**PAGE TEXT**
Instead, I focused on the human and the technological aspect of the story. Dietz is jumping around in time, and he’s trying really hard to appear sane. His struggle to grasp the situation is fascinating. He goes from feeling completely lost to an ice-cold pro, who can explain away even the wrong outfit that he is wearing at the end of a mission. He even goes on to close certain casual loops, just so that his former (or future) self can perform the same actions he did in his subjective past. Hurley is also doing an outstanding job having Dietz untangle the mess of his timeline at the same pace as the reader, so nothing comes across as expected.
Note that I said, “his timeline”. In this story, each of the soldiers who are capable of jumping in time have their own future, which may not be necessarily the same as someone else’s. Does that hint at a multiverse theory or an immersive simulation? We don’t know, and the extensive training in other immersive simulations messes with the reader’s head even more. Is that a red herring, a way to manipulate the light-speed transfer of the protagonist’s body, or a way to beat the overreaching simulation? This, and the final big bang that ties everything in a neat casual bundle, is the highlight of the novel. Each reader can take from the story what he or she wants, but we all have one thing in common: we’ll keep on thinking about the book for quite a while after we finish it.
From a technical perspective, the novel is a mixed bag. I appreciated that there were few side characters, with distinct enough names and voices to differentiate them. Almost all of them were very flat, as not to distract from the protagonist and the main story. On the other hand, the narration seemed inconsistent. At times, it was the sloppy talk of a soldier without even two braincells that could rub against each other, at other times the narration was quite sophisticated. There have been inserted sequences from a seemingly different storyline, where one of the characters sounds so radically different that I didn’t even guess at their identity until the story caught up with these inserts. I suspect these interruptions were added after the novel was completed, when the author thought that the reader didn’t receive enough of her anti-corporate education.

**WORK TO COMPLETE**
1. Copy out everything in the review from "Instead, I focused" down to "across as expected.".
2. According to the review, what can Dietz explain away at the end of a mission?
The items below come from a separate source, unrelated to the review.

**RECORDS PROVIDED**
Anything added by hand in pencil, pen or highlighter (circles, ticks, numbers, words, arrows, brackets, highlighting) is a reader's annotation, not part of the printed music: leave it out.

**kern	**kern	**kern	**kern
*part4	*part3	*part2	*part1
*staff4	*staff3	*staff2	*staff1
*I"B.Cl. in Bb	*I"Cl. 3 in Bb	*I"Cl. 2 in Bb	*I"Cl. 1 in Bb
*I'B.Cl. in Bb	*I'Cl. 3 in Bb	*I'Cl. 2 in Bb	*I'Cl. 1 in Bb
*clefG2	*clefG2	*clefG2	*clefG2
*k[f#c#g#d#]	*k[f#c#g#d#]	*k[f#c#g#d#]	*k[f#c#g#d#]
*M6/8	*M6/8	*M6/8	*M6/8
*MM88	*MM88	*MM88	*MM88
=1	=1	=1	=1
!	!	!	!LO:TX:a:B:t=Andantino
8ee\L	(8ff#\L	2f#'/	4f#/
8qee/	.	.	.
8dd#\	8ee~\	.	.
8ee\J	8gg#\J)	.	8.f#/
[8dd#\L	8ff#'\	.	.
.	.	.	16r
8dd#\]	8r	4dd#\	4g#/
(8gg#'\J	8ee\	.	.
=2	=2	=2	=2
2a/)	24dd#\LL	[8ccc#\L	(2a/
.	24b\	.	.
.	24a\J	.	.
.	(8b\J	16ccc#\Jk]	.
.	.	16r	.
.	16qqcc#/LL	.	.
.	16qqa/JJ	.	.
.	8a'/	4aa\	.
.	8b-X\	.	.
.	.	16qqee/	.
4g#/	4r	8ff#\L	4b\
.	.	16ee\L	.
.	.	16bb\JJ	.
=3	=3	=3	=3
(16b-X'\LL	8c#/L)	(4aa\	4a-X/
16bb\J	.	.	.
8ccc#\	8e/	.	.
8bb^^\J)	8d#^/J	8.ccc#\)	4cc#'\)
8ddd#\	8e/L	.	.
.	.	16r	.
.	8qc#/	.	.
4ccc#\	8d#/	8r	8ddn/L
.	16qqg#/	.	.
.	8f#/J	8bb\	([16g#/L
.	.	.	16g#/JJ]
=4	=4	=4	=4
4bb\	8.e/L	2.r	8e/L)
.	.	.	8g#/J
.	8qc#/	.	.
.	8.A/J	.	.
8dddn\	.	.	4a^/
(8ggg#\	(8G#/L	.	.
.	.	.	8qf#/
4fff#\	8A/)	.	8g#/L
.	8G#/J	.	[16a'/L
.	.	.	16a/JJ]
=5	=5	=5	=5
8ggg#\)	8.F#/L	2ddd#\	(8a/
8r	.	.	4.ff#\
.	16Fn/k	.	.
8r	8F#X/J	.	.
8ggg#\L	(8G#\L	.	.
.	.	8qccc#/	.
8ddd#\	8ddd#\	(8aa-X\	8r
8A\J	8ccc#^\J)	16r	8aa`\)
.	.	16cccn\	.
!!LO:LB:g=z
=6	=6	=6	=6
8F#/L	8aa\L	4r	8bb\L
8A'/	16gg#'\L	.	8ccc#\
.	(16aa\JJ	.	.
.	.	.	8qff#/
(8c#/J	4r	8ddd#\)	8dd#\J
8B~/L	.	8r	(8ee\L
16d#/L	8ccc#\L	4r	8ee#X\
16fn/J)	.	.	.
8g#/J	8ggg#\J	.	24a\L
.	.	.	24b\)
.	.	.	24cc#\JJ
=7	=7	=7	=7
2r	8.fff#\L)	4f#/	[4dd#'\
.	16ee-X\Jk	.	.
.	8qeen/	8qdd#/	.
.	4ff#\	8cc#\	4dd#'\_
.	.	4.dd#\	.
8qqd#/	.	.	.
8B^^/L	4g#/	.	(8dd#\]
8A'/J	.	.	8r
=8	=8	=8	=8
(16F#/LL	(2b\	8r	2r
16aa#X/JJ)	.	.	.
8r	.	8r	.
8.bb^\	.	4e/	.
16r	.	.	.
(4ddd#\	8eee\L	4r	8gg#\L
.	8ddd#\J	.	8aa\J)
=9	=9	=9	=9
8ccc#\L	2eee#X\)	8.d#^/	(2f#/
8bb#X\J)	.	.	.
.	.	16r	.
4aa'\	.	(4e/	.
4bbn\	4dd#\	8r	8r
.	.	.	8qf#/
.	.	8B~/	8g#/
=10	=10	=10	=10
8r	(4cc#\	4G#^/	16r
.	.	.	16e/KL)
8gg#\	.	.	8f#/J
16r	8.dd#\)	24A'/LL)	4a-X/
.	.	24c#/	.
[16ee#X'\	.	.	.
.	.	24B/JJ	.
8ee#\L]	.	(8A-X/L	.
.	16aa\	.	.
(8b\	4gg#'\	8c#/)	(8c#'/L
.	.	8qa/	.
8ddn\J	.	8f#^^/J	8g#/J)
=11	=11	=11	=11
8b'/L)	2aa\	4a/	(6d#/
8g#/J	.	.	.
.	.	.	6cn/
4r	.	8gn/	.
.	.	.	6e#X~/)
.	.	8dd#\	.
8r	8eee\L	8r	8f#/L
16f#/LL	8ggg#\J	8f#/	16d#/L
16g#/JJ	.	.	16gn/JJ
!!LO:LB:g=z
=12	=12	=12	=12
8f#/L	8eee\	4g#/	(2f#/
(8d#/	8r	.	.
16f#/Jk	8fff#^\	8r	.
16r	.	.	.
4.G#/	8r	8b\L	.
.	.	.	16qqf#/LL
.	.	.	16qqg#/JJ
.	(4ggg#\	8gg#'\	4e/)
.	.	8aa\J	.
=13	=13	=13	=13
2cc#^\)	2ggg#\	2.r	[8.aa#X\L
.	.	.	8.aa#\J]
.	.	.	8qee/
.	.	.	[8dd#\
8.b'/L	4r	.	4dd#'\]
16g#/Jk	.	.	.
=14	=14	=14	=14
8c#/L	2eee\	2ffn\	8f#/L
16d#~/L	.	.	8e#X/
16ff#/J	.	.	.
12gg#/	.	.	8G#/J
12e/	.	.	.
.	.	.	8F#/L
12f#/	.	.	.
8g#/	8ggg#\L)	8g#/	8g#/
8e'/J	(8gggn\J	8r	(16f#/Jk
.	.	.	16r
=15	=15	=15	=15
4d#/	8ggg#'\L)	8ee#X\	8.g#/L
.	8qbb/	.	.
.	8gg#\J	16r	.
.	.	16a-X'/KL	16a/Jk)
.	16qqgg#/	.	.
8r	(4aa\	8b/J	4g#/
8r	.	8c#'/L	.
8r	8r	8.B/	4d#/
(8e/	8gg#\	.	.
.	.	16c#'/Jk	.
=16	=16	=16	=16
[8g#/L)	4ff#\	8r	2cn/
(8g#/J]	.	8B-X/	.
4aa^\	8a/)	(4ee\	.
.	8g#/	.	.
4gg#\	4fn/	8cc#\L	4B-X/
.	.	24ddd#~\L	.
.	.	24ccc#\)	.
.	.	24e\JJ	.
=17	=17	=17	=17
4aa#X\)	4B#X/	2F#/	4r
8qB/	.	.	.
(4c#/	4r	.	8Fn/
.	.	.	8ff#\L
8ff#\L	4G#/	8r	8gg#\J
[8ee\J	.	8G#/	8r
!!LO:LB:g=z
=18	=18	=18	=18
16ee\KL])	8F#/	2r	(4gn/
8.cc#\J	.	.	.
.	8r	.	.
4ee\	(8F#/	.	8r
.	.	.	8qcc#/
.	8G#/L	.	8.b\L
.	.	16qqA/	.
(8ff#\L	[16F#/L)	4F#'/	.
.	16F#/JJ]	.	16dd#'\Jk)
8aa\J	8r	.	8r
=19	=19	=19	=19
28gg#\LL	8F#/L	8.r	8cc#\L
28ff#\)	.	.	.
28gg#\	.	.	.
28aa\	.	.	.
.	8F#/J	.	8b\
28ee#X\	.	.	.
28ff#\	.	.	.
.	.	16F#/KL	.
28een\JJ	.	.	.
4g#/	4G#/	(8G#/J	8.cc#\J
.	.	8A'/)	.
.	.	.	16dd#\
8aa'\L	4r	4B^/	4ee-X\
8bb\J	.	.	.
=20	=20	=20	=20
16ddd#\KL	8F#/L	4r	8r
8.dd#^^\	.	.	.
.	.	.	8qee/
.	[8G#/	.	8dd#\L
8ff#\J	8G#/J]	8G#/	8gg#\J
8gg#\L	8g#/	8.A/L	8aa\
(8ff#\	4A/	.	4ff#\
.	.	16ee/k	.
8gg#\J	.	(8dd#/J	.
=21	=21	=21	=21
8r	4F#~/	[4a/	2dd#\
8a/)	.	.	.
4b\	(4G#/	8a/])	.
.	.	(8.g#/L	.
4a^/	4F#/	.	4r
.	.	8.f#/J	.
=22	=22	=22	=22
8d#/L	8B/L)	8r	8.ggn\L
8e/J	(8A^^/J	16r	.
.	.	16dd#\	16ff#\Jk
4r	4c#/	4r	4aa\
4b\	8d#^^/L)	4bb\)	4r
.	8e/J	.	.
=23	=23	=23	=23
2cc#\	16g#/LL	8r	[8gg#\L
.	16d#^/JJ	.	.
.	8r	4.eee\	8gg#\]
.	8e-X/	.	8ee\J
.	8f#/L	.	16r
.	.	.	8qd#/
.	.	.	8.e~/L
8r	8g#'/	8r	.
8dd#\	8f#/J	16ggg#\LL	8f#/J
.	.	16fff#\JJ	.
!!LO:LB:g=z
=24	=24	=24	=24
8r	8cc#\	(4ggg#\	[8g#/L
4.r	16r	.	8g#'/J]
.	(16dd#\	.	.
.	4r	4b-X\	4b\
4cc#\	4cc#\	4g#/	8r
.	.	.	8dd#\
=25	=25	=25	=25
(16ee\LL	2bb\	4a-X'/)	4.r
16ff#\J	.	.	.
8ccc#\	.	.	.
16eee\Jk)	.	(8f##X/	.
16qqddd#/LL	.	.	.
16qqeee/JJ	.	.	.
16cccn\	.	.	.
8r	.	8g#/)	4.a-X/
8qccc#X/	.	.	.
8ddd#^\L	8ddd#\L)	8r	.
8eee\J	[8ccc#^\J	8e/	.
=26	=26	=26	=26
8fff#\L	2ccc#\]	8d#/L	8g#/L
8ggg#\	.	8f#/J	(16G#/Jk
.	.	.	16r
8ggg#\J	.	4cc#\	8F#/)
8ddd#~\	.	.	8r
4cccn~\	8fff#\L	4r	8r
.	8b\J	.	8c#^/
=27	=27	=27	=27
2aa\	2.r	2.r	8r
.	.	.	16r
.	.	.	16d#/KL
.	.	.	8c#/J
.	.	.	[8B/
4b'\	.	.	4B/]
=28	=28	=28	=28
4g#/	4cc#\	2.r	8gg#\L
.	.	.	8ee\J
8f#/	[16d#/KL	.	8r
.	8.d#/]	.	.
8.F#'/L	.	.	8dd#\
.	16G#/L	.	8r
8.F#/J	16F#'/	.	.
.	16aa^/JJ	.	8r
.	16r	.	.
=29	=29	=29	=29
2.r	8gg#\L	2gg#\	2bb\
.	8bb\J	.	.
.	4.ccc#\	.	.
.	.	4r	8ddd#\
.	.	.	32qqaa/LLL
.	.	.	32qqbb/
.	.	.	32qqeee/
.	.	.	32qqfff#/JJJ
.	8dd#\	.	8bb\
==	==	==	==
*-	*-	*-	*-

**RESPONSES TO THE TASKS**
1.
Instead, I focused on the human and the technological aspect of the story. Dietz is jumping around in time, and he’s trying really hard to appear sane. His struggle to grasp the situation is fascinating. He goes from feeling completely lost to an ice-cold pro, who can explain away even the wrong outfit that he is wearing at the end of a mission. He even goes on to close certain casual loops, just so that his former (or future) self can perform the same actions he did in his subjective past. Hurley is also doing an outstanding job having Dietz untangle the mess of his timeline at the same pace as the reader, so nothing comes across as expected.

2. The wrong outfit he is wearing.